The sounds of silence
One of the most aggravating aspects of the holidays is being subjected to family gatherings where annoying people won’t stop talking. So if you’re looking for respite from the endless blabber, Olbrich Botanical Gardens (3330 Atwood Ave., 608-246-4550) offers sweet, sweet solitude. Not only does Olbrich offer warmth and shelter in a place where colors other than gray and white exist, it also has a few cool events on its upcoming agenda. From Dec. 5 to 31, the Flower And Model Train Show will provide some refreshing (and fresh) scents to go along with trance-inducing model trains. On more of a Little Shop Of Horrors note, there’s the Beasts In the Conservatory: Carnivorous Plants exhibit (through Jan. 3), which is the perfect way to do some research for those on your shopping list for whom a lily would be way too precious.

Short of a library, what better place to hide than a museum? The Chazen Museum of Art’s (800 University Ave., 608-263-2246) Back in the World: Portraits Of Wisconsin Vietnam Veterans exhibit may not do much for anyone’s melancholy, but it promises to provide an incisive look at how the war is etched into the faces of our state’s vets, even today. In a slightly cheerier turn, the Madison Museum of Contemporary Art’s (227 State St., 608-257-0158) Holiday Art Fair on Nov. 20 and the Holiday Craftacular Nov. 28 at the Madison Masonic Center (301 Wisconsin Ave., 608-256-5734) will take some of the sting out of the shopping experience with a shortcut around purchasing mass-produced crap. Also, it just might help a few starving artists keep their heat on through the winter.
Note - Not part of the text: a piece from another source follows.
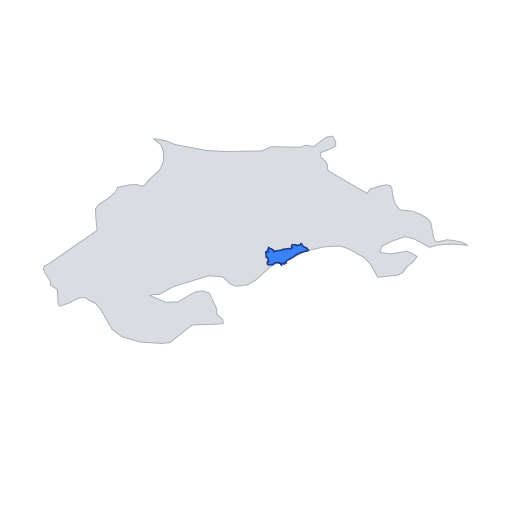 Quepos, Puntarenas, Costa Rica (highlighted), rotated 300°
{"feature_id": "36466004B16992586441876", "entity_name": "Quepos", "entity_type": "district", "adm_level": 2, "iso_a3": "CRI", "parent_name": "Costa Rica", "parent_adm1": "Puntarenas", "projection": "equal_earth", "projection_center": [-84.055, 9.413], "detail": "fine", "context": "in_parent", "style": "filled", "palette": "blue", "viewbox_px": 512, "rotation_deg": 300, "n_neighbors": 0, "source": "geoboundaries", "source_scale": "gbopen_adm2", "svg_char_len": 6567}
<svg xmlns="http://www.w3.org/2000/svg" viewBox="0 0 512 512"><g transform="rotate(300 256 256)"><path d="M397.8,261.9L397.4,264.0L395.9,266.2L393.8,268.5L391.0,270.0L384.3,265.4L377.7,260.2L374.0,262.6L372.7,269.3L370.2,272.8L367.2,274.2L365.9,276.5L365.7,299.4L365.9,321.0L370.9,321.4L379.3,329.0L382.8,333.4L384.0,337.4L383.0,339.4L376.8,344.2L370.9,350.1L367.9,357.6L373.2,369.6L374.3,377.7L374.1,386.3L372.7,390.4L361.1,400.2L358.6,403.6L358.9,406.1L365.3,412.9L368.3,419.5L370.9,427.4L371.2,434.2L365.4,421.5L357.4,409.4L350.4,401.9L349.9,384.4L347.1,375.0L336.6,366.3L327.6,360.1L320.9,361.4L325.0,371.4L335.6,384.3L336.3,389.2L336.1,395.8L328.9,394.8L322.5,392.1L314.7,391.3L309.5,387.3L298.5,372.0L306.3,358.9L308.7,350.3L308.5,332.4L306.7,323.8L298.2,310.6L284.7,296.2L265.9,284.4L257.0,274.9L234.9,267.7L226.5,262.8L219.9,253.9L218.9,247.5L221.3,237.6L215.2,225.0L188.9,200.3L174.2,191.2L171.0,185.9L168.7,184.2L170.9,201.2L177.4,211.5L194.2,221.1L198.8,226.7L200.6,234.0L190.9,247.9L185.9,251.4L184.4,259.0L181.2,261.3L177.9,256.9L164.3,235.1L138.0,224.7L133.2,218.2L123.4,198.3L119.0,180.2L120.6,168.0L131.5,149.2L134.8,141.0L134.2,135.9L134.5,128.4L130.5,123.2L120.5,116.5L114.2,111.0L115.9,108.3L127.4,101.0L128.1,94.5L128.1,92.3L129.9,91.8L131.6,90.1L132.6,88.2L135.8,81.9L138.5,78.3L141.7,77.8L145.5,80.4L159.9,87.2L176.0,94.8L198.8,105.6L208.3,98.7L216.5,93.4L222.1,94.2L234.4,100.3L241.8,102.3L246.3,101.7L254.2,110.7L258.5,117.5L259.2,122.0L261.6,124.4L267.7,124.9L282.7,129.6L291.9,128.6L300.2,123.8L304.8,118.0L306.2,108.8L308.3,113.3L310.8,120.5L311.9,129.6L322.6,160.3L331.3,177.5L350.1,208.8L358.3,214.5L372.1,239.7L376.9,243.8L379.6,251.3L393.9,257.4L397.8,261.9Z" fill="#d9dde1" stroke="#a8b0b8" stroke-width="1"/><path d="M288.3,295.8L288.2,295.2L288.0,294.5L288.0,294.4L288.0,294.2L288.1,293.7L288.1,293.4L287.9,292.9L287.9,292.5L288.1,292.1L288.3,291.6L288.3,291.1L288.4,290.8L288.5,290.6L288.8,290.4L289.0,290.2L289.1,289.6L289.2,289.4L289.4,288.9L289.4,288.7L289.1,288.6L288.6,288.8L288.3,288.9L287.9,288.7L287.4,288.6L287.2,288.5L287.0,288.3L286.9,287.9L286.9,287.5L286.7,287.2L286.2,286.7L285.9,286.6L285.3,286.3L285.1,286.0L285.1,285.9L285.2,285.7L285.5,285.5L285.6,285.4L285.6,284.9L285.5,284.6L285.3,284.1L284.9,283.6L284.6,283.2L284.4,282.5L284.2,282.1L284.0,281.9L283.9,281.7L283.6,281.7L283.0,281.7L282.3,281.7L282.0,281.9L281.5,282.2L281.4,282.4L281.4,282.5L281.6,282.9L281.6,283.0L281.4,283.4L280.9,283.5L280.8,283.3L280.4,282.9L280.4,282.7L279.8,282.6L279.5,282.5L279.2,282.3L279.0,282.0L278.9,281.9L278.9,281.7L279.0,281.5L279.1,281.2L278.9,280.7L278.5,280.1L278.1,279.8L277.9,279.7L277.6,279.3L277.5,279.0L277.5,278.8L277.4,278.5L277.3,278.3L276.8,278.1L276.5,278.0L276.3,277.8L276.2,277.7L275.8,277.2L275.7,276.6L275.8,276.4L274.9,275.7L274.6,275.6L274.3,275.3L274.1,275.2L273.9,275.1L273.6,275.0L273.5,274.7L273.3,274.6L273.3,274.4L273.2,274.2L273.1,273.9L272.9,273.9L272.6,273.6L272.3,273.4L272.2,273.3L271.8,272.6L271.5,272.3L271.3,271.9L271.2,271.8L271.1,271.7L270.7,271.0L270.6,270.8L270.4,270.7L270.0,270.5L269.9,270.5L269.6,270.3L269.3,269.5L269.2,269.2L269.1,269.3L268.8,269.3L268.8,269.5L268.7,269.6L268.5,269.4L268.7,269.0L268.9,268.9L269.0,268.8L269.3,268.8L269.4,268.6L269.5,268.6L269.6,268.4L269.6,268.2L269.6,267.9L269.8,267.8L269.8,267.7L269.9,267.3L269.9,267.0L269.8,266.8L269.7,266.3L269.7,265.8L269.8,265.7L269.8,265.2L269.6,264.6L269.4,264.2L269.4,263.9L269.5,263.8L269.5,263.5L269.6,263.4L269.7,263.1L269.8,262.9L269.8,262.6L269.6,262.6L269.6,262.9L269.5,263.0L269.3,263.1L269.2,263.2L268.9,263.3L268.5,263.3L268.2,263.1L267.8,263.0L267.7,262.8L267.2,263.0L266.9,263.3L266.7,263.3L266.5,263.6L266.4,263.7L266.2,263.7L265.8,263.7L265.7,263.8L265.7,264.0L265.8,264.1L265.6,264.4L265.5,264.1L265.4,264.1L265.3,263.8L265.2,263.6L265.2,263.3L265.0,263.0L265.0,262.8L265.0,262.7L264.5,262.5L264.4,262.4L263.8,262.7L263.6,262.8L263.5,263.0L263.3,263.3L263.0,263.4L262.7,263.6L262.2,263.8L261.8,264.3L261.6,264.4L261.5,264.5L261.4,264.6L261.3,264.8L261.2,264.8L261.1,265.2L260.9,265.2L260.7,265.4L260.3,265.4L260.1,265.3L260.0,265.6L260.2,265.8L260.3,266.2L260.3,266.5L260.3,266.8L260.3,266.7L260.2,266.9L260.1,267.1L260.0,267.5L259.9,267.6L259.7,267.6L259.4,267.8L259.2,267.9L259.1,268.1L258.8,268.4L258.8,268.6L258.5,268.9L258.5,269.1L258.4,269.2L258.3,269.3L258.2,269.2L257.9,269.4L257.7,269.4L257.5,269.2L257.4,269.1L257.3,269.3L257.2,269.1L256.9,269.0L256.6,269.0L256.5,268.9L256.2,268.8L255.9,268.9L255.4,269.2L255.1,269.6L254.9,270.0L254.7,270.0L254.5,270.3L254.5,270.6L254.5,270.8L254.6,271.1L254.7,271.3L254.8,271.4L254.9,271.6L255.0,271.8L255.2,272.1L255.3,272.2L255.4,272.5L255.5,272.7L255.6,273.0L255.7,273.3L255.9,273.7L256.0,273.8L256.2,274.1L256.3,274.3L256.5,274.8L257.1,275.2L257.7,275.2L258.0,275.1L258.4,275.1L258.5,275.2L258.6,275.4L258.8,275.5L259.0,275.6L259.3,275.7L259.5,275.7L259.6,275.8L259.7,276.0L259.9,276.6L260.1,276.9L260.4,277.2L260.6,277.3L260.9,277.5L261.1,277.8L261.3,277.9L261.4,278.1L261.5,278.4L261.6,278.6L261.6,279.0L261.4,279.2L261.4,279.4L261.4,279.5L261.7,279.7L261.5,279.8L261.5,280.0L261.7,280.3L261.7,280.5L261.8,280.5L261.7,280.7L261.7,280.8L261.8,281.1L261.8,281.3L261.9,281.6L261.7,281.8L261.1,281.8L261.0,282.0L260.9,282.0L260.8,282.3L260.8,282.7L260.8,282.8L261.1,282.9L261.4,282.8L261.5,282.7L261.8,282.6L262.0,282.5L262.4,282.6L262.7,282.8L262.9,283.0L263.2,283.3L263.3,283.7L263.3,284.0L263.1,284.2L263.2,284.7L263.2,284.8L263.3,284.8L263.6,284.8L263.6,284.6L263.5,284.4L263.8,284.4L264.0,284.6L264.4,284.7L264.5,284.6L264.5,284.4L264.4,284.3L264.4,284.1L264.5,283.8L264.8,283.9L264.8,284.1L264.9,284.3L265.0,284.4L265.1,284.6L265.2,285.1L265.2,285.4L265.3,285.6L265.5,285.3L265.5,285.2L265.8,285.0L265.9,284.9L266.8,284.9L267.1,285.0L267.5,285.1L269.0,285.8L269.4,286.0L269.5,286.1L269.7,286.3L270.3,286.6L270.4,286.8L270.7,287.0L271.1,287.2L271.3,287.3L271.9,287.8L272.2,287.9L272.5,288.0L272.8,288.1L273.0,288.2L273.8,288.5L274.0,288.7L274.2,288.9L274.5,289.1L275.0,289.3L275.8,289.6L276.4,289.9L276.7,290.0L276.9,290.1L277.1,290.2L278.8,291.3L279.1,291.4L279.3,291.6L279.5,291.7L279.7,291.8L280.0,292.0L280.7,292.5L280.9,292.7L281.2,293.0L281.5,293.4L282.3,294.0L282.7,294.3L282.9,294.5L283.3,295.0L283.9,295.5L284.2,295.8L285.2,296.9L285.2,297.0L285.5,297.3L285.7,297.6L286.0,297.9L286.2,298.1L286.5,298.2L286.5,298.3L286.7,298.5L287.0,298.7L287.3,298.3L287.5,298.1L287.6,297.9L287.7,297.7L287.7,297.4L287.8,297.0L287.9,296.5L287.9,296.2L288.0,296.0L288.0,295.9L288.3,295.8L288.3,295.8Z" fill="#3b82f6" stroke="#1e3a8a" stroke-width="1.5"/></g></svg>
Turn off your cell phones, please
It’s never fun to get that “Why didn’t you answer the phone?” message from mom, so having a surefire excuse is one method to mitigate the guilt. And we all know you absolutely cannot have your cell phone on in a theater, right? The new Forward Theater Company will be premièring the Midwestern production of comedic master Christopher Durang’s Why Torture Is Wrong, And The People Who Love Them (Dec. 30-Jan. 17), a play that unearths a pile of post-9/11 paranoia after a woman begins to suspect her own husband of being a terrorist. Broom Street Theater will have a dose of its usual tongue-in-cheekiness with McBeth (Nov. 13-Dec. 20), a contemporary retelling of Shakespeare’s Macbeth that includes a female antihero duking it out with ghosts in the boardroom. The Laboratory Theatre will be producing The Santaland Diaries (Nov. 27-Dec. 19), the stage production of David Sedaris’ iconic screwball Christmas essay.
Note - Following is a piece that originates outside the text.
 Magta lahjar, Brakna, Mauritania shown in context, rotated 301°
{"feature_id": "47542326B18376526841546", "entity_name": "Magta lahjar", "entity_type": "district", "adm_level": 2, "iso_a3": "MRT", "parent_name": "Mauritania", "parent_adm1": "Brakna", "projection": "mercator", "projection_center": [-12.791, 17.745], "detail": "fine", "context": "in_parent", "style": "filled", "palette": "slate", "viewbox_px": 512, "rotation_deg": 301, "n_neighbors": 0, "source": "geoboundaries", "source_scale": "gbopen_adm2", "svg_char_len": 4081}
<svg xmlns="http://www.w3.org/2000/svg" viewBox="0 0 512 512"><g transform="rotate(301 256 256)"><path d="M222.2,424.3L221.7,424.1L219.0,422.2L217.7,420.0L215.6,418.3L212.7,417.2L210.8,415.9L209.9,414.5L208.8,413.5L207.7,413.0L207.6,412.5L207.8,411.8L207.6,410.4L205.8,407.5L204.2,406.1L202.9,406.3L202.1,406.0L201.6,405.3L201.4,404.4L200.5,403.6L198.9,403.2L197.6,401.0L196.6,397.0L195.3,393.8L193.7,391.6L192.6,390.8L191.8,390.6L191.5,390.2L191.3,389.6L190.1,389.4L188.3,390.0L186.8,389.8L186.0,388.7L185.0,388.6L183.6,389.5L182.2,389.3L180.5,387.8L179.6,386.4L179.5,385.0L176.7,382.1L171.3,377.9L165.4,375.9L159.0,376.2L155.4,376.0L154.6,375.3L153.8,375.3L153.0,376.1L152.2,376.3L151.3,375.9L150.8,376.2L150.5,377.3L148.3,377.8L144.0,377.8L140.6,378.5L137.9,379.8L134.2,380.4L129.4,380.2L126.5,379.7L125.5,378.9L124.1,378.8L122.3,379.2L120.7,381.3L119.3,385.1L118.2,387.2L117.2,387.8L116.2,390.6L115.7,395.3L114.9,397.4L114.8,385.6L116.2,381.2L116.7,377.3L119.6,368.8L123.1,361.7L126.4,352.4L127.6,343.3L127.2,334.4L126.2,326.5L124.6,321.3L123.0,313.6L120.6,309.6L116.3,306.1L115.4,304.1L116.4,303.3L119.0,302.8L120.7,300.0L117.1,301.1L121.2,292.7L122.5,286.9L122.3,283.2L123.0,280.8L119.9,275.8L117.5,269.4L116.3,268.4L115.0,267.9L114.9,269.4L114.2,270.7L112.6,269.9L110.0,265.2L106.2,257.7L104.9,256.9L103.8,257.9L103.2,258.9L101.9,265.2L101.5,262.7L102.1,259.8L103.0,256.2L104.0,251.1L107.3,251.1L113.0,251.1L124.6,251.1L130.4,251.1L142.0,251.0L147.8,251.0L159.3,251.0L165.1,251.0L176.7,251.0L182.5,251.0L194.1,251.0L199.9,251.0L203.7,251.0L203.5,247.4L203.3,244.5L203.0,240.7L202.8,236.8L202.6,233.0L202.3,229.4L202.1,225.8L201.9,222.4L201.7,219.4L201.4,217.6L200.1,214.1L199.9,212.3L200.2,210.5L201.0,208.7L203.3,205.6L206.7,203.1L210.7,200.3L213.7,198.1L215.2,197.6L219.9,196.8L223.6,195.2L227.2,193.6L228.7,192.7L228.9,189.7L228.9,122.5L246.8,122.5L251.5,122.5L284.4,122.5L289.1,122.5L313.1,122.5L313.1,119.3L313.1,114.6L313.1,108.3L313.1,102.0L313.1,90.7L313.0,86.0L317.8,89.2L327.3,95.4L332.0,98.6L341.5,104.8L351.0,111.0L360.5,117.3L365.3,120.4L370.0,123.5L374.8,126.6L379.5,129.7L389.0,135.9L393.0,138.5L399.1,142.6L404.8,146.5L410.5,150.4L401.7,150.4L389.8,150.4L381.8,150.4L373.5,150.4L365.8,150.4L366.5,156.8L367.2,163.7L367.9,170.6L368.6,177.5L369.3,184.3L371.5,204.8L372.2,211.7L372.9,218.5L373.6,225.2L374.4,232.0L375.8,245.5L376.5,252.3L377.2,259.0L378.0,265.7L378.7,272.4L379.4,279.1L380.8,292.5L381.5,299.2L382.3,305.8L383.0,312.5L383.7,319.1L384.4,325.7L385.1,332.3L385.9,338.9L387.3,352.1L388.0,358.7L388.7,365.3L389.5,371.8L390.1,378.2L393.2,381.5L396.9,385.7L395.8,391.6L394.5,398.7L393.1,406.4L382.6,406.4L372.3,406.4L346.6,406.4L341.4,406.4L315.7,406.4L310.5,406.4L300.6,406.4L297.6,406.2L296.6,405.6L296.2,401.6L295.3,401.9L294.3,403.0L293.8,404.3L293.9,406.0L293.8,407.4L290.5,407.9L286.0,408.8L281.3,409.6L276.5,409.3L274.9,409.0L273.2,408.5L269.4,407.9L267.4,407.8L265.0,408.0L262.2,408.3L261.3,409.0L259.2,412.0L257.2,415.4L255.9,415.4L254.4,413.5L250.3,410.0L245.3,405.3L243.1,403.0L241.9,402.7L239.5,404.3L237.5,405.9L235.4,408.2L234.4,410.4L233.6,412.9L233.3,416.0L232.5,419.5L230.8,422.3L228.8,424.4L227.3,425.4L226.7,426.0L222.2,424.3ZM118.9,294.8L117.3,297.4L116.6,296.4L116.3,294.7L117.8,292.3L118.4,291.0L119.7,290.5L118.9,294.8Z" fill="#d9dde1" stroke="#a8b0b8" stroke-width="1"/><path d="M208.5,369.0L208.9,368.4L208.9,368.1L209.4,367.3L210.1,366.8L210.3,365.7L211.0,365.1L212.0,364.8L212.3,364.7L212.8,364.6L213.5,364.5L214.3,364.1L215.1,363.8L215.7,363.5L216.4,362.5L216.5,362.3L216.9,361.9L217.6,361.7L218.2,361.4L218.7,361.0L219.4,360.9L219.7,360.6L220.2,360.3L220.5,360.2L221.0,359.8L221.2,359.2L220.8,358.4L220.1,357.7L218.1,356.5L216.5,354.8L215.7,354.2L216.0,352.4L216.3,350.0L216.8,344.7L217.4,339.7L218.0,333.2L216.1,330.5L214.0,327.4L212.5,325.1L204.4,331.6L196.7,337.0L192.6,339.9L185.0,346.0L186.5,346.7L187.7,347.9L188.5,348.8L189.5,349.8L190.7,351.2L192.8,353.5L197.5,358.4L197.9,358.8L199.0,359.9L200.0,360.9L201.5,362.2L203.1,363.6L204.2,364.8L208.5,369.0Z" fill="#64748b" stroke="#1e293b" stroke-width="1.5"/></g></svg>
Getting a tad darker, Mercury Players Theatre will put on Rob Matsushita’s 1SW33T R1DE (Nov. 20-Dec. 12), a harrowing account of the decisions a woman must make in the hours following a sexual assault. If comic relief is all that can cure what ails you, Overture Center has two farces on deck: Alfred Hitchcock’s The 39 Steps (Nov. 10-15) and The Complete Works Of William Shakespeare (Abridged) (Dec. 3-20). For a more frantic activity, check in on the always fun Wis-Kino Fall Kabaret at Sundance Cinemas Madison (Nov. 20-22). Here, local filmmakers have 48 hours to write and produce a short film with an arbitrarily imposed theme, and the results are always interesting, if a little surreal.

Hit the bottle
When all else fails, there’s always the trusty holiday fail-safe: drinking. On Nov. 28, you can find refuge in the bottle while heading for the hills for Wollersheim Winery’s (7876 State Rd 188, Prairie du Sac; 800-847-9463) A Vintage Christmas celebration. This shindig has free wine tastings, finger foods, carolers, and a Christmas-tree expert who’ll be giving all kinds of handy tips on what do with your tree after you forget to water it and it dies.

Legendary drunk and master of literary minimalism Raymond Carver is the topic of Carol Sklenicka’s new biography Raymond Carver: A Writer’s Life. Sklenicka’s reading on Dec. 2 at the West Side Borders (3750 University Ave., 608-232-2600) would be the perfect time to find a bottle of Teacher’s Scotch whisky and take a few pre-reading snorts, with bonus points for having someone's belly to pour it over. And if that last reference puzzles you, treat Carver's short-story collection What We Talk About When We Talk About Love like your emergency escape kit once you slouch back to the family.